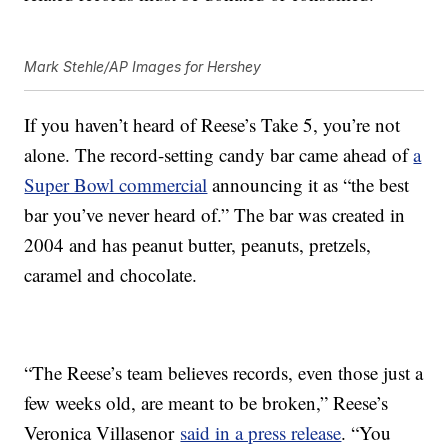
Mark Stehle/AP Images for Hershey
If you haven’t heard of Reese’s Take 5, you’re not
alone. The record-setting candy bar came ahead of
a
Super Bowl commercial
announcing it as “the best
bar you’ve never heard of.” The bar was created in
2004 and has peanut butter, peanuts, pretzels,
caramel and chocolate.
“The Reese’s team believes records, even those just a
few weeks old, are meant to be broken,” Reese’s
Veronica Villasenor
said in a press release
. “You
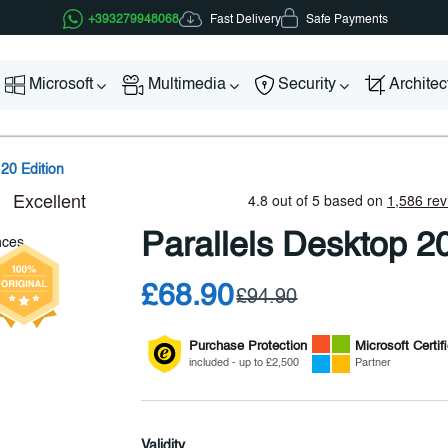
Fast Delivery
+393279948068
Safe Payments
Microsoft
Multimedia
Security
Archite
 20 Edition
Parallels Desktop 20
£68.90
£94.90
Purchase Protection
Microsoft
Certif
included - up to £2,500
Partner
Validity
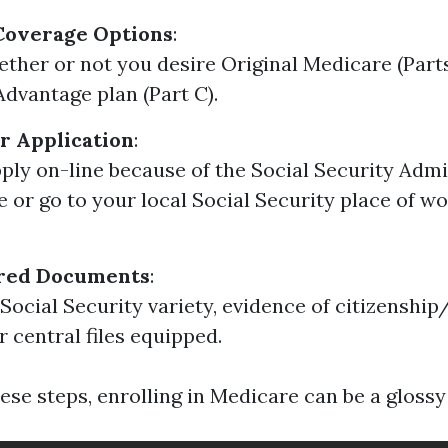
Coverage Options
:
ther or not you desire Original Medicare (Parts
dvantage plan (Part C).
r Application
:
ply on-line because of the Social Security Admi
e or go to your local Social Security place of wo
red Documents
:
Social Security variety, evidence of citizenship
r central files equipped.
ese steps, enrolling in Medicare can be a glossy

──────────

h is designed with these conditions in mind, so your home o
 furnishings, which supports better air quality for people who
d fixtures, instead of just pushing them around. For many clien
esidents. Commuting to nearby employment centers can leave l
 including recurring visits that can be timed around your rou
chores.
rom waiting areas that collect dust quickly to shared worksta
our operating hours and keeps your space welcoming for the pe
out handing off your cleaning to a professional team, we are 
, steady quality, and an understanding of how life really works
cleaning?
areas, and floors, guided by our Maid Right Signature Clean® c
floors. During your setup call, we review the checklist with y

──────────

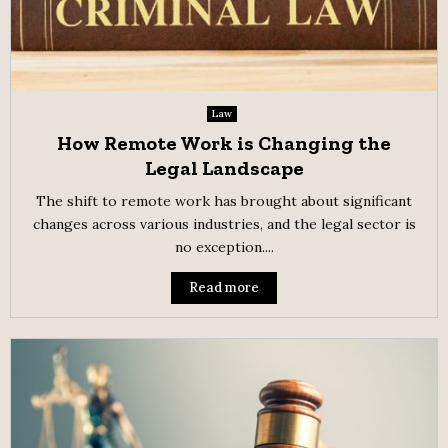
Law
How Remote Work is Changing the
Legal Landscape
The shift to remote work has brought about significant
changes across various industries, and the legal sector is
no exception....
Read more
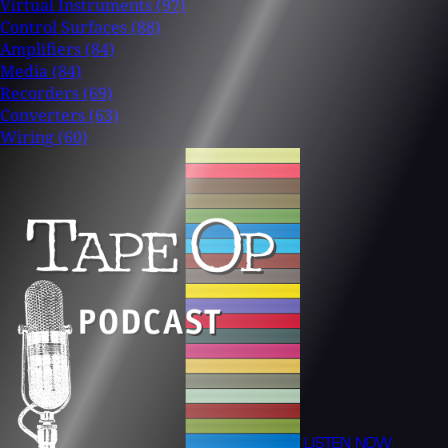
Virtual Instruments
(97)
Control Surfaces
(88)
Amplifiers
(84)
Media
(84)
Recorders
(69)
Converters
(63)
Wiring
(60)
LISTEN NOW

──────────

Scan the entries and show every line in which the word "that" is found.

 including recurring visits that can be timed around your rou
rom waiting areas that collect dust quickly to shared worksta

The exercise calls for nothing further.